Early on, Heersink remembers taking a risk and buying a 10,000 square foot office building in Dothan for his practice. Overwhelmed by the purchase, he suggested to his wife that they should live in the building and have his office downstairs. That idea was a non-starter. But from those humble beginnings, he would go on to cofound Eye Center South — which in the decades since has grown to 12 locations across Alabama, Georgia and Florida — and then open Health Center South, a 140,000-square-foot, state-ofthe-art medical tower complex for doctors of all specialties in Dothan.
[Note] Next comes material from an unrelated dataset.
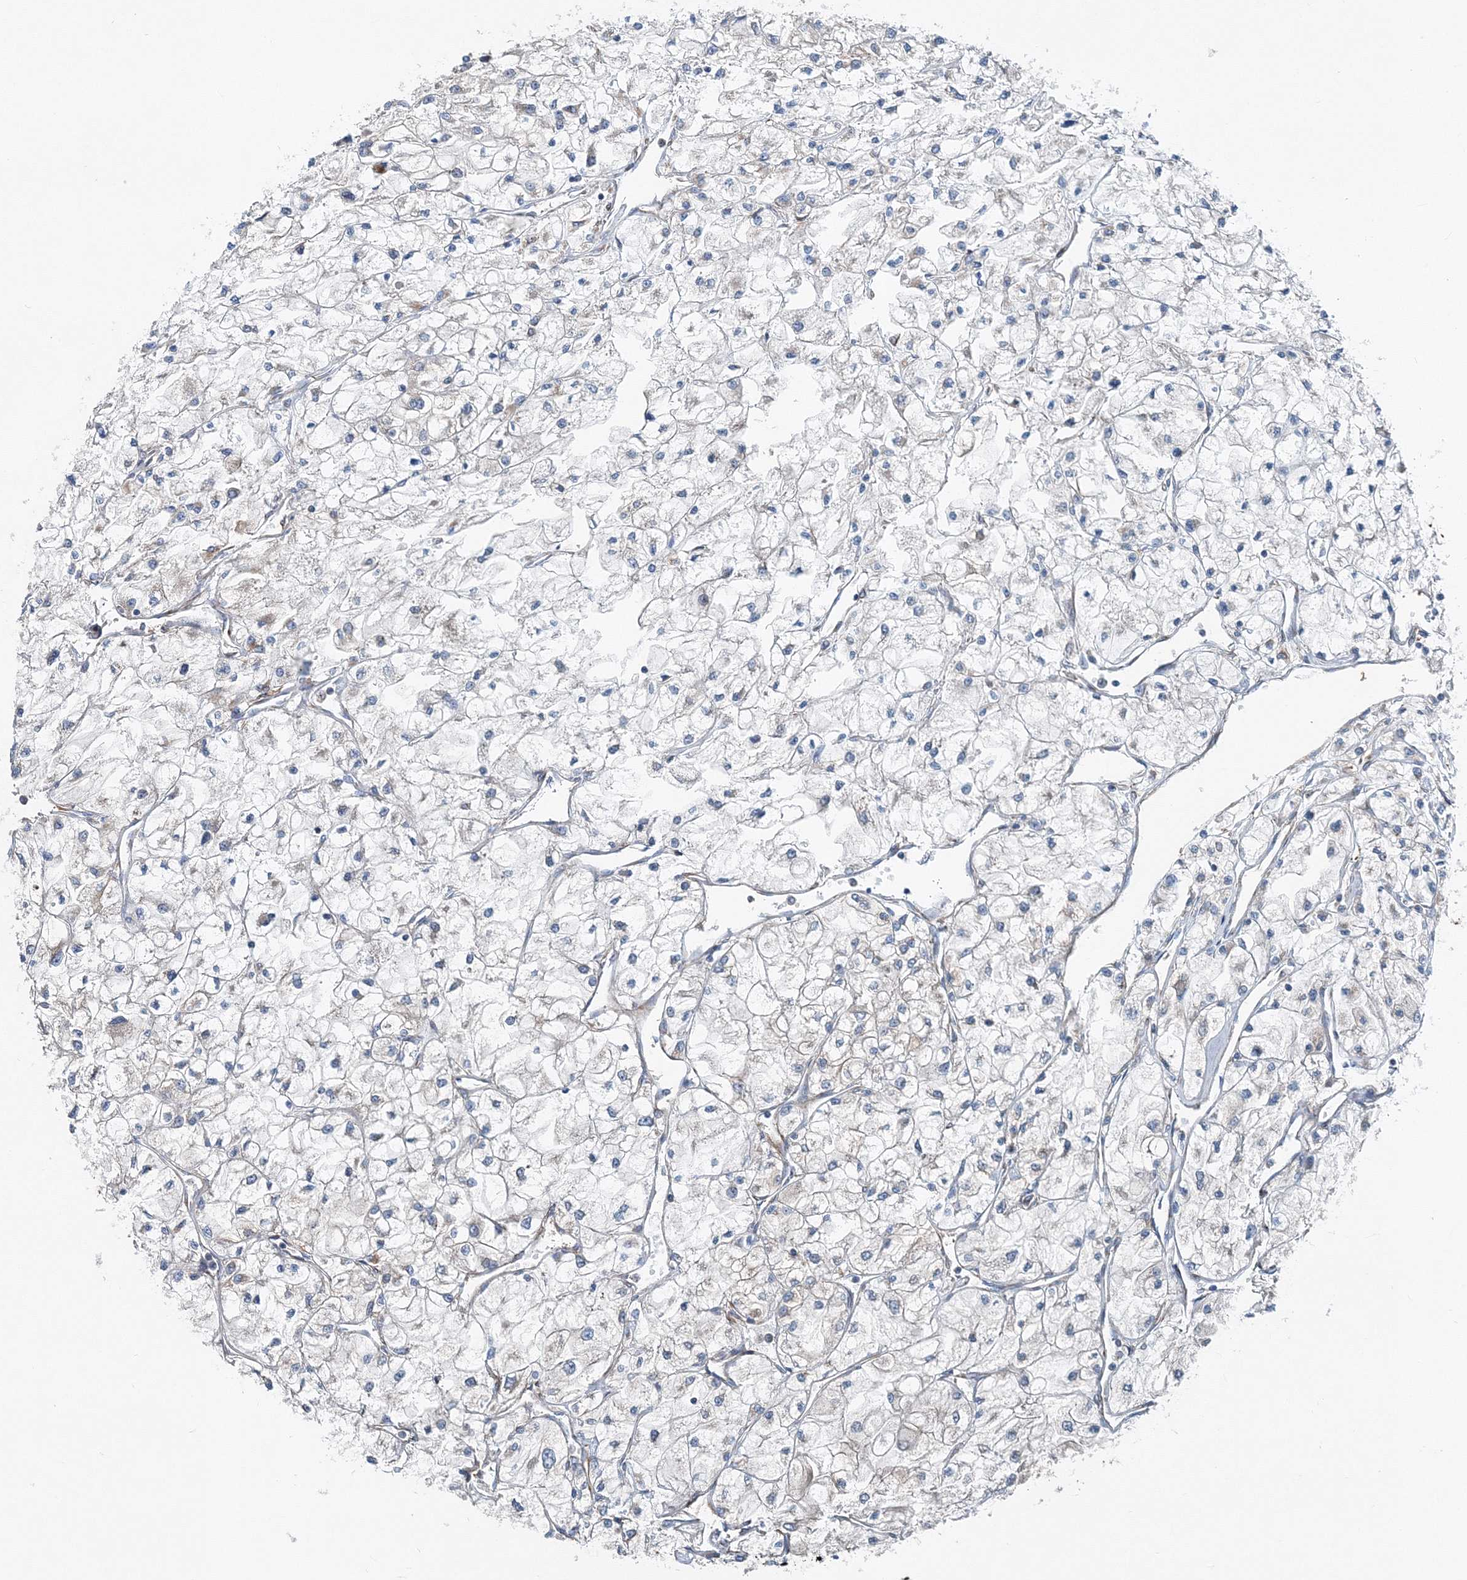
{"staining": {"intensity": "negative", "quantity": "none", "location": "none"}, "tissue": "renal cancer", "cell_type": "Tumor cells", "image_type": "cancer", "snomed": [{"axis": "morphology", "description": "Adenocarcinoma, NOS"}, {"axis": "topography", "description": "Kidney"}], "caption": "Immunohistochemistry micrograph of neoplastic tissue: human adenocarcinoma (renal) stained with DAB shows no significant protein staining in tumor cells. (Brightfield microscopy of DAB IHC at high magnification).", "gene": "MPHOSPH9", "patient": {"sex": "male", "age": 80}}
Heersink is also an owner or agent of many other companies, including real estate holdings and manufacturing entities in the United States and abroad.
He has taught and lectured internationally, participated in research studies, and is a fellow and member of multiple professional organizations including the American Academy of Ophthalmology, International College of Surgeons, American College of Surgeons, American Society of Cataract and Refractive Surgery and The Royal College of Physicians and Surgeons. Heersink is certified by the American Board of Ophthalmology and the American Board of Eye Surgery.
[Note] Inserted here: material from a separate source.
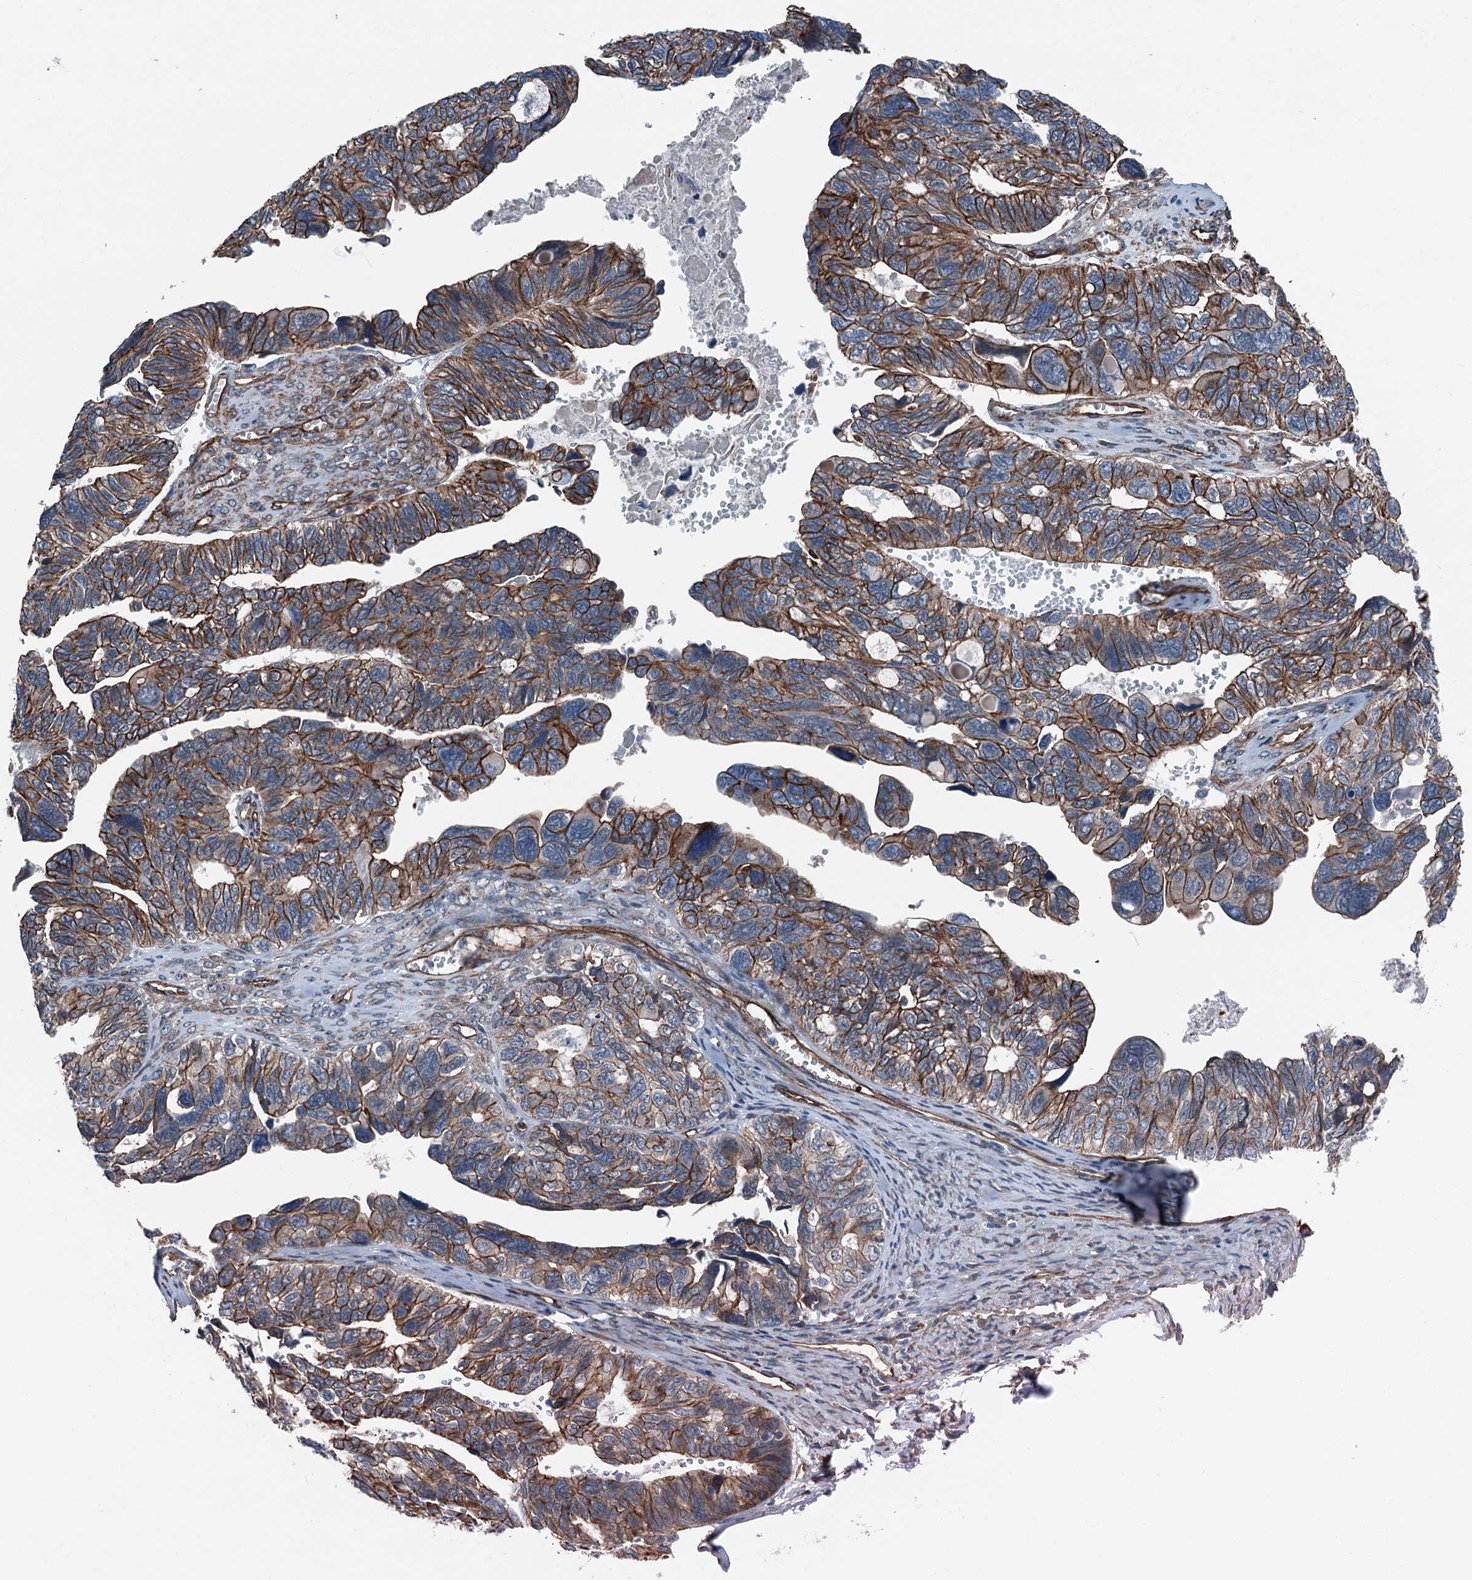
{"staining": {"intensity": "strong", "quantity": "25%-75%", "location": "cytoplasmic/membranous"}, "tissue": "ovarian cancer", "cell_type": "Tumor cells", "image_type": "cancer", "snomed": [{"axis": "morphology", "description": "Cystadenocarcinoma, serous, NOS"}, {"axis": "topography", "description": "Ovary"}], "caption": "Immunohistochemistry of ovarian serous cystadenocarcinoma exhibits high levels of strong cytoplasmic/membranous staining in about 25%-75% of tumor cells.", "gene": "NMRAL1", "patient": {"sex": "female", "age": 79}}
Committed philanthropists, the Heersinks have funded numerous scholarships and fellowships at the University of Alabama at Birmingham, Troy Business School, and Wills Eye Hospital in Philadelphia. They established the Wiregrass Pathway to Optometry scholarship. Heersink also founded the Eye Education Foundation, an educational nonprofit for eye care professionals, in 1984. Finally, Heersink has served or serves on numerous nonprofit boards. His commitment to philanthropic gift giving stems from and is inspired by a Native American saying: “We have all been warmed by fires that we did not light.”
Recently, the family made transformative gifts to two universities: the University of Alabama at Birmingham, which named its medical school the Marnix E. Heersink School of Medicine, and McMaster University in Hamilton, Ontario, which resulted in the creation of the Marnix E. Heersink School of Biomedical Innovation and Entrepreneurship. By supporting the two young universities, Heersink hopes to encourage entrepreneurial innovation and collaboration across national borders.
He holds an honorary doctorate from McMaster University.
Heersink and Mary live in Dothan, Alabama, and have six children and 11 grandchildren.